[Extracted page text data]
------------------------------------------------------------------------
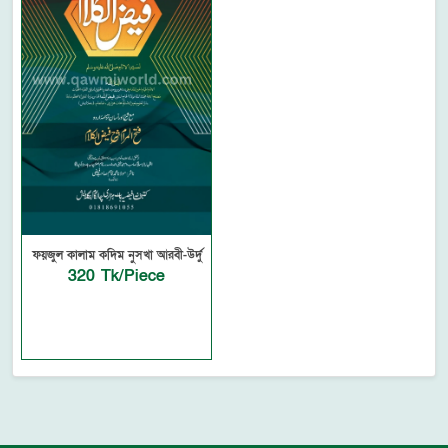
ফয়জুল কালাম কদিম নুসখা আরবী-উর্দু
320 Tk/Piece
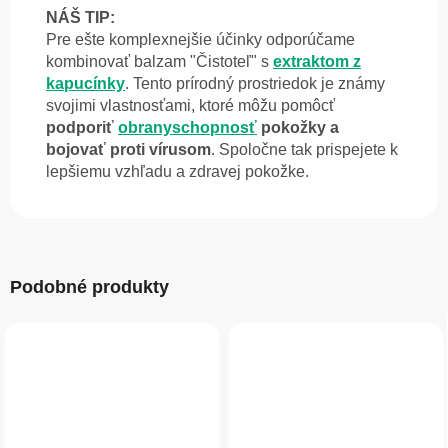
NÁŠ TIP:
Pre ešte komplexnejšie účinky odporúčame
kombinovať balzam "Čistoteľ" s
extraktom z
kapucínky
. Tento prírodný prostriedok je známy
svojimi vlastnosťami, ktoré môžu pomôcť
podporiť
obranyschopnosť
pokožky a
bojovať proti vírusom
. Spoločne tak prispejete k
lepšiemu vzhľadu a zdravej pokožke.
Podobné produkty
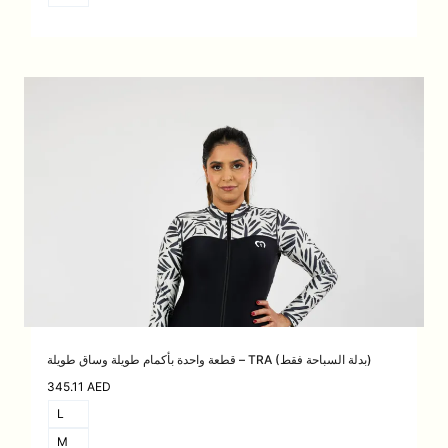
قطعة واحدة بأكمام طويلة وساق طويلة – TRA (بدلة السباحة فقط)
345.11
AED
L
M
------------------------------------------------------------------------
Word for word, set down every line of the records above, and leave the pictures out.

▶ **ANSWER**
ফয়জুল কালাম কদিম নুসখা আরবী-উর্দু
320 Tk/Piece
NÁŠ TIP:
Pre ešte komplexnejšie účinky odporúčame
kombinovať balzam "Čistoteľ" s
extraktom z
kapucínky
. Tento prírodný prostriedok je známy
svojimi vlastnosťami, ktoré môžu pomôcť
podporiť
obranyschopnosť
pokožky a
bojovať proti vírusom
. Spoločne tak prispejete k
lepšiemu vzhľadu a zdravej pokožke.
Podobné produkty
قطعة واحدة بأكمام طويلة وساق طويلة – TRA (بدلة السباحة فقط)
345.11
AED
L
M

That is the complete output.